This illustrated envelope for the Around-The-World Shoppers Club is stamped November 6, 1953, on the back.1 The club was based at 71 Concord Street in Newark, New Jersey.
(The envelope itself, in case you're wondering, was a trademarked Pennysaver Envelope produced by Samuel Cupples Envelope Co. of Brooklyn, New York.)
I found a full-page advertisement for the Around-The-World Shoppers Club in the January 25, 1954, issue of Life. There's a picture of a wrapped box with the text: "This surprise gift mailed direct to you from a foreign land to demonstrate the beautiful gifts you will receive from all over the world for about $2 each, postpaid, duty free!"

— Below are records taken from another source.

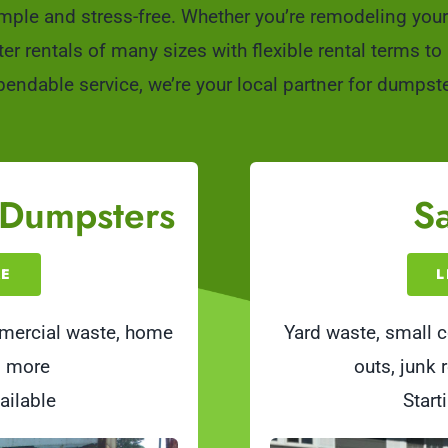
mple and stress-free. Whether you’re remodeling your 
rentals of many sizes with flexible rental terms to ke
endable service, we’re your local partner for dumpste
 Dumpsters
Sa
RE
L
mmercial waste, home
Yard waste, small c
d more
outs, junk
ailable
Start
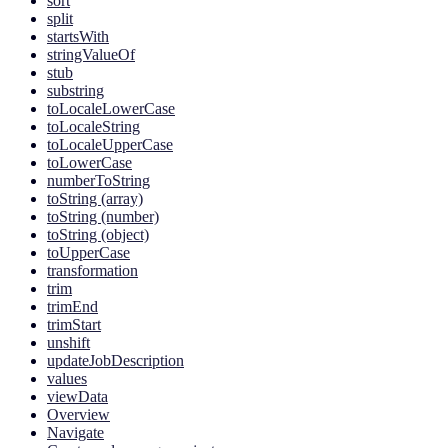
sort
split
startsWith
stringValueOf
stub
substring
toLocaleLowerCase
toLocaleString
toLocaleUpperCase
toLowerCase
numberToString
toString (array)
toString (number)
toString (object)
toUpperCase
transformation
trim
trimEnd
trimStart
unshift
updateJobDescription
values
viewData
Overview
Navigate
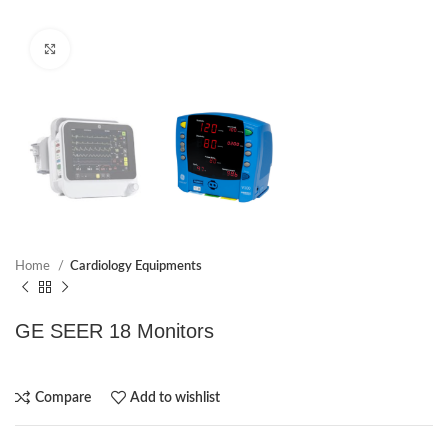
Click to enlarge
Home
Cardiology Equipments
GE SEER 18 Monitors
Compare
Add to wishlist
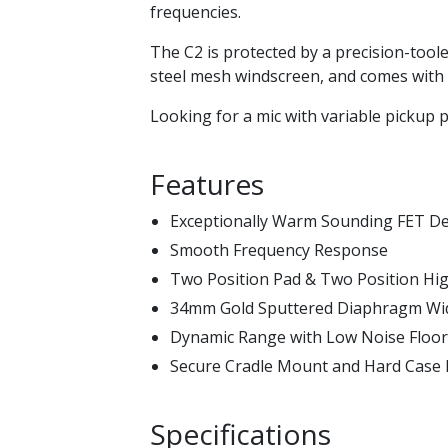
frequencies.
The C2 is protected by a precision-tool
steel mesh windscreen, and comes with
Looking for a mic with variable pickup 
Features
Exceptionally Warm Sounding FET D
Smooth Frequency Response
Two Position Pad & Two Position High
34mm Gold Sputtered Diaphragm Wi
Dynamic Range with Low Noise Floor
Secure Cradle Mount and Hard Case 
Specifications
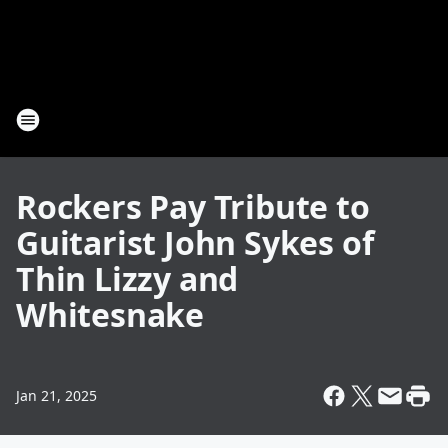
Rockers Pay Tribute to
Guitarist John Sykes of
Thin Lizzy and
Whitesnake
Jan 21, 2025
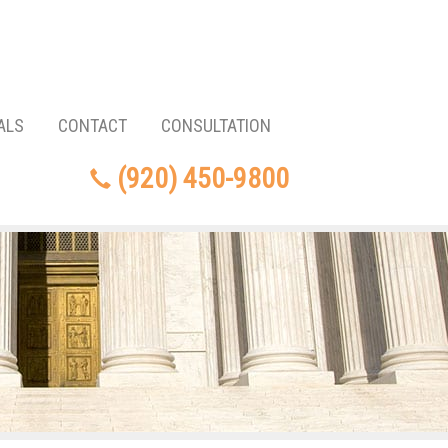
ALS
CONTACT
CONSULTATION
(920) 450-9800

After that, there's A LOT of small type about how wonderful this program is and how you could be eligible to win a trip around the world by Pan American Clipper or a 1954 Studebaker Ranch Wagon or "Any One of These 475 Magnificent Prizes."
The whole "duty free!" aspect of this operation became controversial. The Around-The-World Shoppers Club was charged a federal excise tax for the merchandise that was purchased by by club members and shipped by international third parties. The Club took the United States to court on that issue and lost. Around The World Shoppers Club v. United States was decided in the defendant's favor in United States District Court on October 31, 1961. An appeal to the United States Courts of Appeals, Third Circuit, was heard and denied very quickly in October 1962.
It's fairly interesting legal reading, if you're jazzed by that sort of thing. And it's easy, too, to see how Around-The-World Shoppers Club lost its argument.
But at least, during the company's existence, it produced some attractive pieces of ephemera.
1. On that same date, composer Masao Oki premiered a symphony titled "Atomic Bomb." This premiere came approximately one year after the first "successful" test of a hydrogen bomb during Operation Ivy in the Enewetak Atoll.